POLECENIE –
Które wiersze poniższego listingu zawierają słowo „absolute”? Zwróć każdy z nich w całości, z uwzględnieniem wielkości liter.

PRZEDSTAWIONE DANE –
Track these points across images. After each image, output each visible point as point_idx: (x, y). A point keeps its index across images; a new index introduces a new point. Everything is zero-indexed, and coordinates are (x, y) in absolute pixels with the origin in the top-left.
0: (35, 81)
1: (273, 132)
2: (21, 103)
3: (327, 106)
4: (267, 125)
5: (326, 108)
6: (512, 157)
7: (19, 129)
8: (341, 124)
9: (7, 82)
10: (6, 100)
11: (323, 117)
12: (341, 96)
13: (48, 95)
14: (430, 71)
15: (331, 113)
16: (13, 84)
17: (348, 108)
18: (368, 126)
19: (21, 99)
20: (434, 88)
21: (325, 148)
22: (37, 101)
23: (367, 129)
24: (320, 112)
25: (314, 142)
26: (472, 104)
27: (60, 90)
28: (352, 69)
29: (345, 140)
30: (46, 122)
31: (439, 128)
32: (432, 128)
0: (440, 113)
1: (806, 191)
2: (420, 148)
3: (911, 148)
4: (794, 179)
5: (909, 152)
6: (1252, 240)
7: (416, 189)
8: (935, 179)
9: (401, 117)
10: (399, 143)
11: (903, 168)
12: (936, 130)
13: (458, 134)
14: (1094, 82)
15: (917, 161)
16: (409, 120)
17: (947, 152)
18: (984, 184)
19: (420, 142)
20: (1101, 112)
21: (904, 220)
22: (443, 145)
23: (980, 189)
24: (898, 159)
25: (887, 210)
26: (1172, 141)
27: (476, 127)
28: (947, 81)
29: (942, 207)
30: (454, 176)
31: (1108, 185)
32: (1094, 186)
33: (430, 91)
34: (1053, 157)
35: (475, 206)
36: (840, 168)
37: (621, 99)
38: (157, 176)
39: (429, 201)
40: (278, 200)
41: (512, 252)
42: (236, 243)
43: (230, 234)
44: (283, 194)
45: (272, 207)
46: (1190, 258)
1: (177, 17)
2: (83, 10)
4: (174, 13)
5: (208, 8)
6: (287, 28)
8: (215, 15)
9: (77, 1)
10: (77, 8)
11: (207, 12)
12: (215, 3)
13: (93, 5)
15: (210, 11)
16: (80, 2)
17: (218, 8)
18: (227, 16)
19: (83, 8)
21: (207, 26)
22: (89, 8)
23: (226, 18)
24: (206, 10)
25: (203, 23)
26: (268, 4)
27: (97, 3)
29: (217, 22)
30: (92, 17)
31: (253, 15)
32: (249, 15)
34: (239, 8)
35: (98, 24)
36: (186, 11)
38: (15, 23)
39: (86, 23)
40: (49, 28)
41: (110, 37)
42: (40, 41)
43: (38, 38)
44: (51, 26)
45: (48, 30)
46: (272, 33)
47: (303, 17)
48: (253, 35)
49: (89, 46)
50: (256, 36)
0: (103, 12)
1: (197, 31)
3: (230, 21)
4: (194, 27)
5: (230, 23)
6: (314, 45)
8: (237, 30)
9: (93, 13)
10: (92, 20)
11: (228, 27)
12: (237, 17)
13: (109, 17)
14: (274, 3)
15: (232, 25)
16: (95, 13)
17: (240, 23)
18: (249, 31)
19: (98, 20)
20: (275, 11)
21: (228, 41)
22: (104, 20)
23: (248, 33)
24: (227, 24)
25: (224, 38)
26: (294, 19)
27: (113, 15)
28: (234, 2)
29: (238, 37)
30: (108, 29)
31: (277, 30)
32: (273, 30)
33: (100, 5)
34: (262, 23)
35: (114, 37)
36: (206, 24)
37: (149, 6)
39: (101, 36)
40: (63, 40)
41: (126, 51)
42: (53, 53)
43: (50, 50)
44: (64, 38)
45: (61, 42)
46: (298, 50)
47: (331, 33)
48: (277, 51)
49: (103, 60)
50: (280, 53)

ODPOWIEDŹ DO ZADANIA –
Track these points across images. After each image, output each visible point as point_idx: (x, y). A point keeps its index across images; a new index introduces a new point. Everything is zero-indexed, and coordinates are (x, y) in absolute pixels with the origin in the top-left.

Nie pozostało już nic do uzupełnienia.